石鳥谷図書館さんの企画展示の中でもかなり歴史のある『実はすごい!石鳥谷の「匠」展』
毎回、石鳥谷地域で優れた技能を持った「匠」を取材し、関連図書と共にご紹介されています。
石鳥谷図書館さんのご協力により、コラボ企画が実現✨
石鳥谷の匠シリーズとして、石鳥谷地域情報発信サイト DO・RI・YAへ掲載させていただいております! ぜひお楽しみください。
今回は、好地在住の畠山 清子(素園(そえん))さんをご紹介します。
畠山さんは、全国的な公募展『日展(日本美術展覧会)』の書道部門(第5科 書)で何度も入賞されています。
花巻市内で日展に応募、唯一人入選を続けている畠山さんの書道にかける思いを中心にお話をうかがいました。
はじめに「書」とは何かに触れてみましょう。
「書」は言葉を素材とした視覚芸術です。三千年の古い歴史をもつ文字を素材とし、その造形・線質、伸びに心をくばり視覚化されたのが「書」です。文字本来の性格に、美が導入され、書き上げた線条の上に美が築かれてはじめて、「書」という芸術が成り立つのです。文字を「用」にのみ使えば実用の書、それに美が加わってはじめて「書」になるのです。
どんな芸術でも、作品には作者の心が現れます。特に書はその傾向が強く出ます。「書は心の画なり。言は心の声なり」と言われます。これは書いた人の心が画になって表れるという意味です。また、「文は人なり」ともいわれるように、書ほど人の人柄をよく表すものはありません。
書はあらゆる芸術の最後の姿を描き出すともいわれます。よい書が書けてはじめて一人前の芸術家といえるともいわれていました。書は全人間の表出であり、その人の生きざまの結晶ともいえます。
その人の生き方、求める美の相違によって、いろいろな書相となって表れてくるのです。
書道入門 良い手本を習う
城所湖舟・著 成美堂出版より引用
石鳥谷町好地に、父畠山尚已さん、母幸子さんの3人兄弟の長女(兄紀秀、弟知之)として誕生。

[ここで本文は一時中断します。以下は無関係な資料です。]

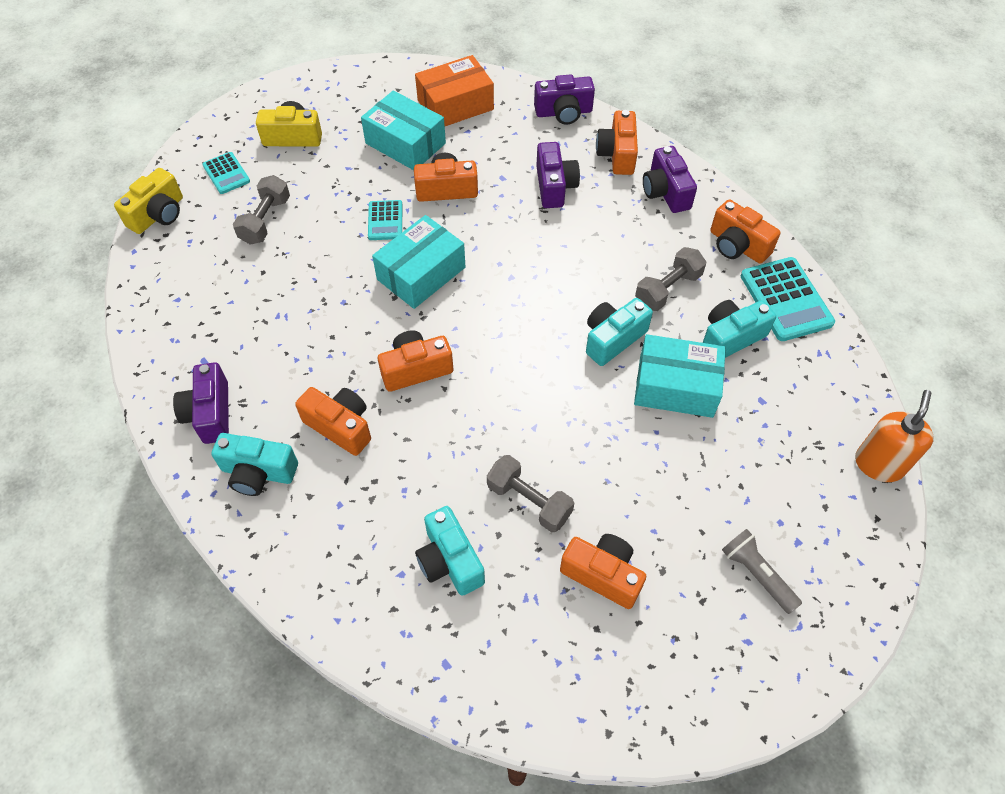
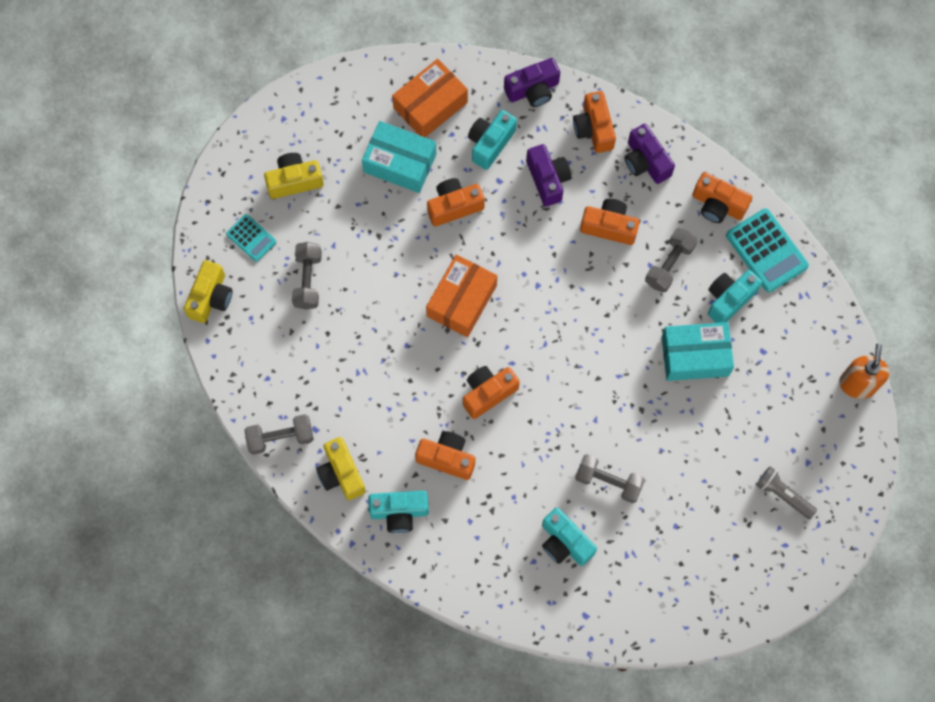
camera: 15 degrees left, 15 degrees up
purple camera [173,362,229,444] -> yellow camera [316,437,366,500]
turquoise calculator [368,200,402,240] -> none
turquoise box [372,215,466,309] -> orange box [426,255,497,337]
orange camera [560,534,646,609] -> orange camera moved to [580,199,640,245]
turquoise camera [586,298,653,366] -> turquoise camera moved to [468,110,517,170]
none -> grey dumbbell [244,414,314,455]

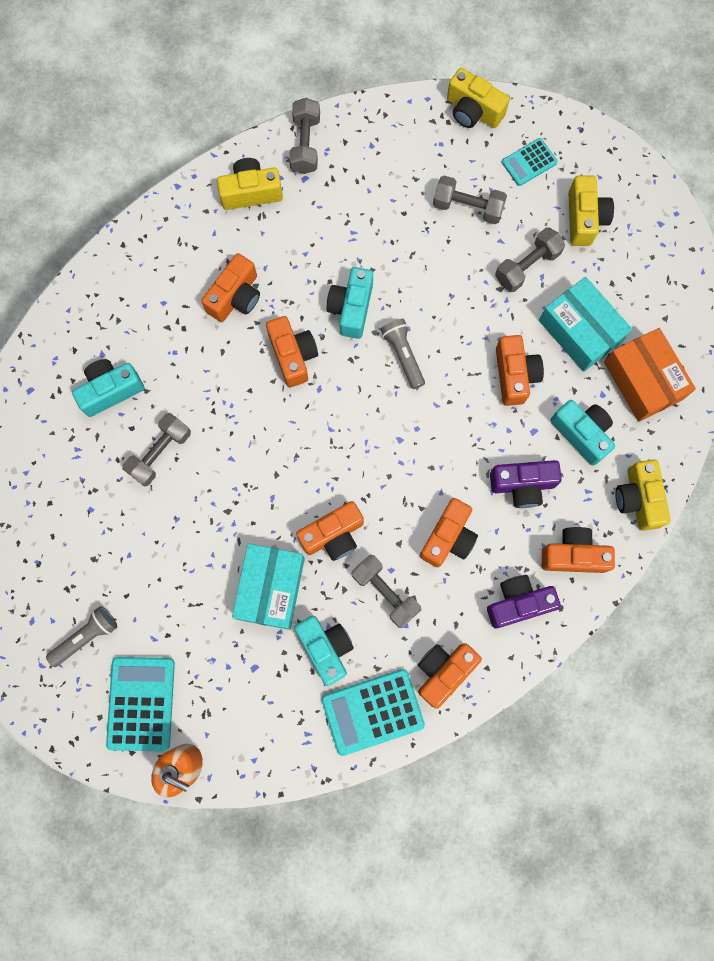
camera: 105 degrees right, 5 degrees up
turquoise box [362,121,437,193] -> turquoise box turned 75 degrees counterclockwise [539,277,632,372]
turquoise camera [368,490,429,533] -> turquoise camera moved to [327,267,373,339]
orange box [426,255,497,337] -> grey flashlight [380,319,425,389]
purple camera [504,58,560,107] -> yellow camera [615,460,671,531]
none -> turquoise calculator [106,657,175,752]
none -> orange camera [296,501,364,561]
none -> grey dumbbell [495,227,565,292]

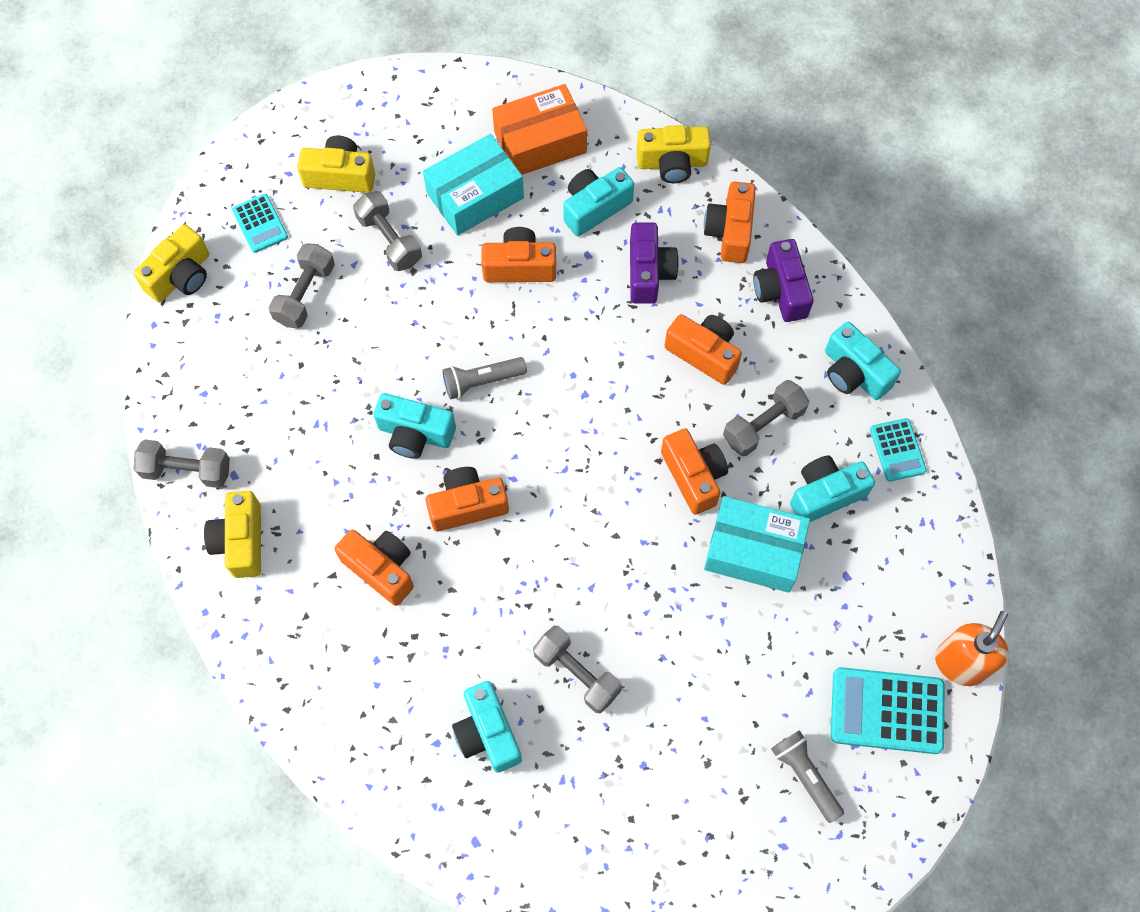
camera: 85 degrees left, 10 degrees down
turquoise calculator [321,669,425,756] -> turquoise calculator [870,418,927,482], size x0.59
orange camera [418,643,482,709] -> turquoise camera [825,322,901,400]

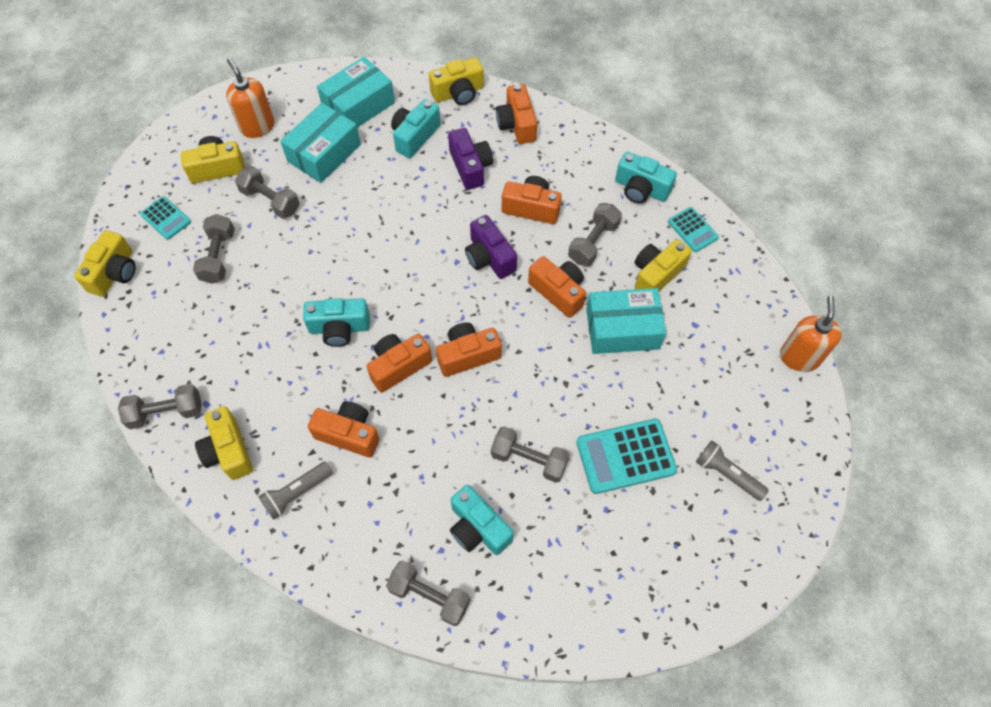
camera: 20 degrees left, 5 degrees down
grey flashlight [442,357,527,400] -> grey flashlight moved to [258,462,333,520]
orange camera [481,227,556,282] -> orange camera moved to [436,322,502,377]
orange box [492,84,587,175] -> turquoise box [317,57,395,127]
purple camera [753,239,814,322] -> purple camera moved to [465,215,517,279]
turquoise camera [790,455,875,522] -> yellow camera [635,239,692,291]
turquoise calculator [831,667,945,754] -> turquoise calculator moved to [576,419,677,494]
none -> orange soap dispenser [226,58,274,138]
none -> grey dumbbell [386,560,471,626]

小学校2年生から中学校3年生まで、故谷村抱月先生が主宰する書道教室に兄弟3人で通い、続けていくうちに書くことがどんどん好きになっていきました。
社会人となり、仕事と並行して書道を続け、北日本書道学院に入門。初等科、中等科、師範科を修了。中等科のときに、生涯の師、奥瀬素玄(そげん)先生に出会いました。奥瀬先生の門下に入り、篤くご指導をいただきながら書道に没頭していきました。その後、奥瀬先生のご縁で京都日展特別会員である山本悠雲(ゆううん)先生に師事し、現在に至っています。
日展(日本美術展覧会) 会友
読売書法展 理事
岩手県書道協会審査会員
日本書芸院 一科審査会員
私が日展に応募するきっかけとなったのは、尊敬する奥瀬先生の勧めがあったからでした。
もちろん、師である奥瀬先生も毎年日展に出品し、挑戦していらっしゃいました。先生は『死ぬか生きるかの取り組み』『真剣勝負』とおっしゃっていたため、日展の締め切りが近くなると先生への連絡を控えたものでした。

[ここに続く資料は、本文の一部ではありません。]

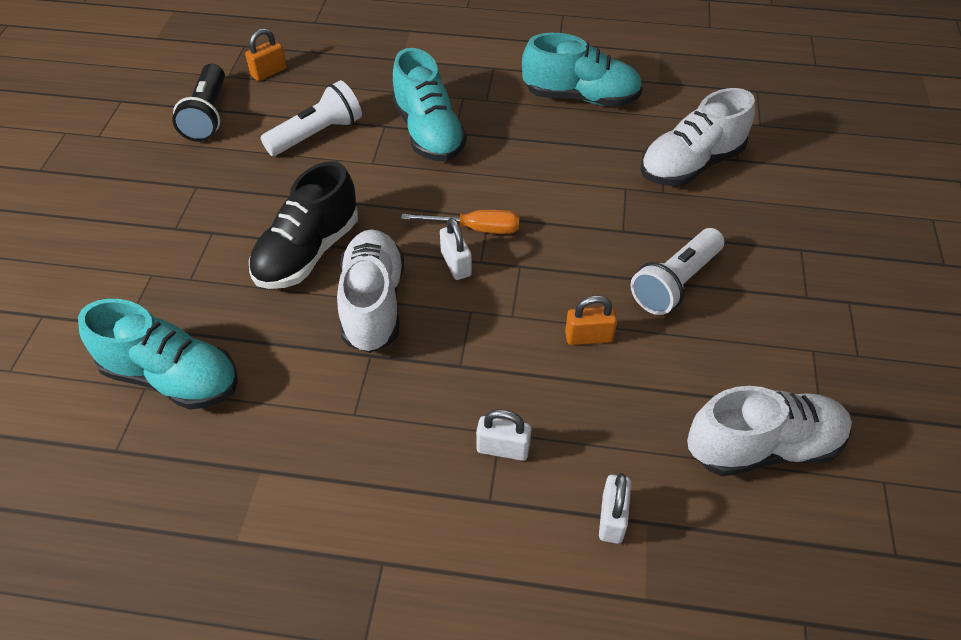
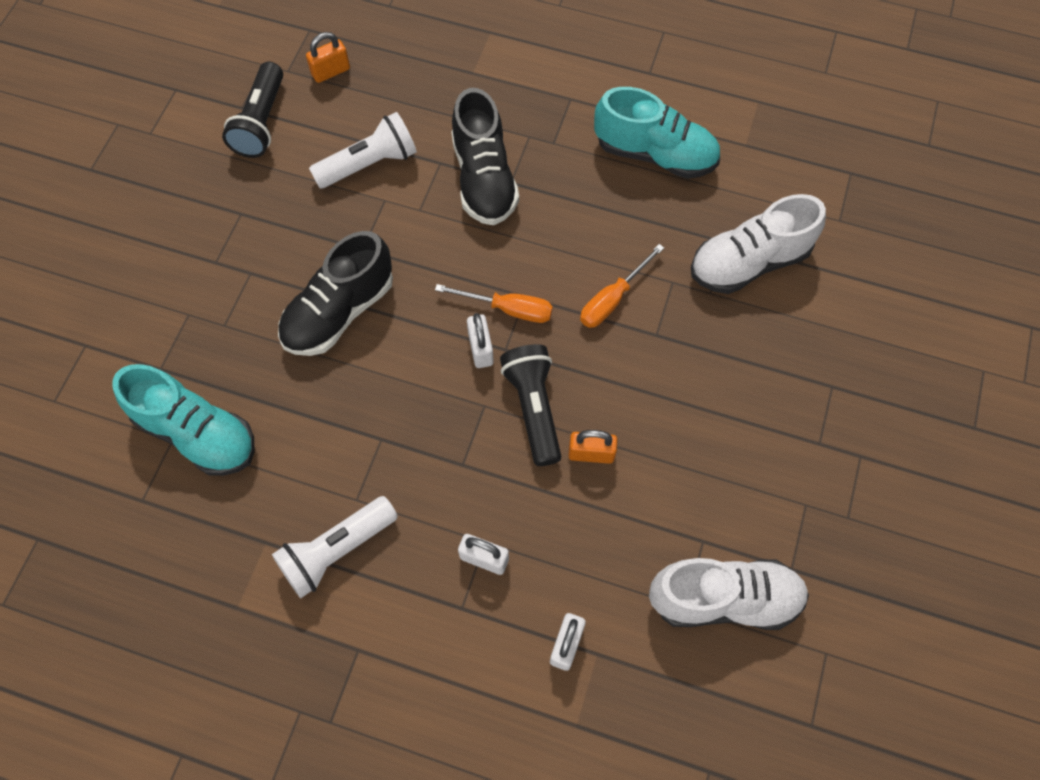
camera: 10 degrees right, 15 degrees up
white shoe [337,230,404,353] -> none
turquoise shoe [392,48,467,161] -> black shoe [451,88,519,225]
white flashlight [631,228,724,315] -> white flashlight moved to [272,496,398,598]
none -> black flashlight [500,344,561,466]
none -> orange screwdriver [580,244,664,328]

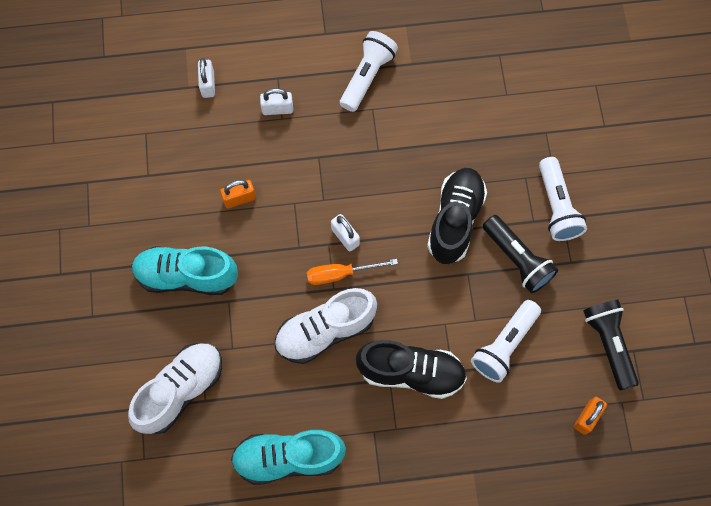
camera: 155 degrees right, 5 degrees up
turquoise shoe [113,364,254,476] -> turquoise shoe moved to [132,246,238,295]
black shoe [451,88,519,225] -> black shoe turned 135 degrees clockwise [356,340,467,399]
black flashlight [500,344,561,466] -> black flashlight moved to [483,215,558,293]
orange screwdriver [580,244,664,328] -> none
white shoe [649,558,809,630] -> white shoe moved to [275,288,377,364]
none -> white flashlight [539,157,587,241]

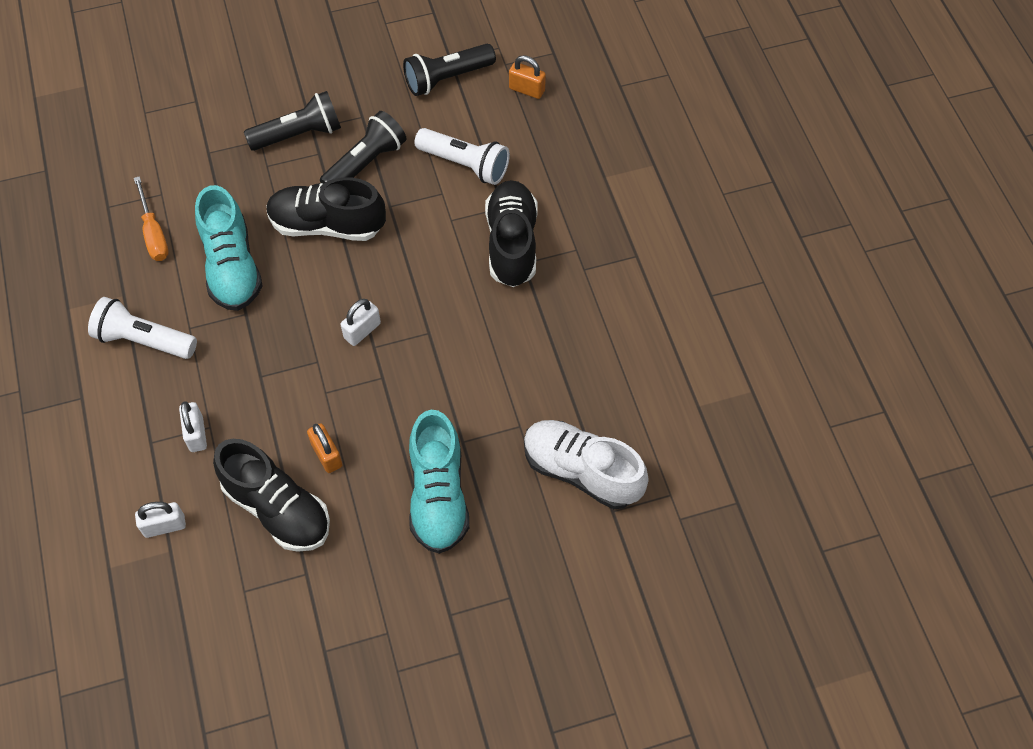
camera: 100 degrees left, 10 degrees down
turquoise shoe [231,430,346,485] -> turquoise shoe moved to [195,185,263,311]
white shoe [275,288,377,364] -> none
orange screwdriver [307,259,398,285] -> orange screwdriver moved to [134,176,169,261]
white flashlight [539,157,587,241] -> black flashlight [244,91,341,151]
none -> black shoe [213,439,330,552]

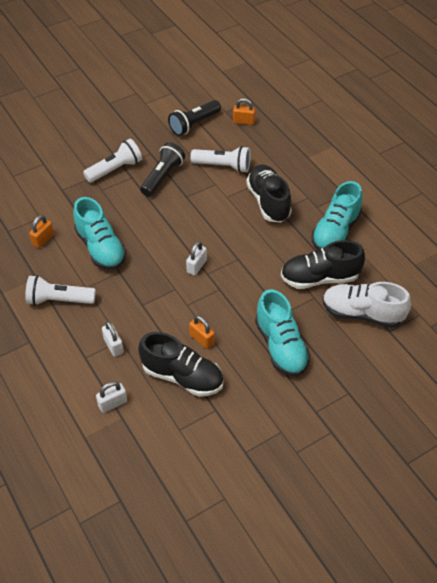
camera: 15 degrees left, 10 degrees down
orange screwdriver [134,176,169,261] -> orange padlock [29,215,54,248]
black flashlight [244,91,341,151] -> white flashlight [83,139,142,183]
black shoe [266,177,386,241] -> black shoe moved to [281,240,365,289]
none -> turquoise shoe [311,181,362,249]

昔から、日展は私にとって憧れであり、手の届かない展覧会でしたので、毎年、東京の上野美術館に鑑賞しに行くことを楽しみにしていました。それだけに、その展覧会に応募するように先生に言われた時は、信じられない気持ちと嬉しさでいっぱいでした。
出品するだけでもすごい!と思っておりましたが、ある上の先生に「誰が入選するかわからないのだから、畠山さんにも可能性はある。頑張って書きなさい!」という励ましの言葉をいただきました。
その後、初入選したときにいただいた多数の電報の中で、その励ましをいただいた先生からの電報には「お見事!」と記されており、それがかえって今でも心に残っています。
そうおっしゃる姿に、畠山さんにとって日展への出品がいかに大きな挑戦だったかがうかがえました。
日展に限らず、何事においても「結果は最後までわからない!」「何事もあきらめずに全力を尽くす!」の言葉を胸に抱きながら、「がんばれ!がんばれ!」と自分を励まし続けているそうです。
※こちらの記事は、石鳥谷図書館にて2024年8月2日(金)~10月31日(木)に展示されたものを、許可を得て転載しています。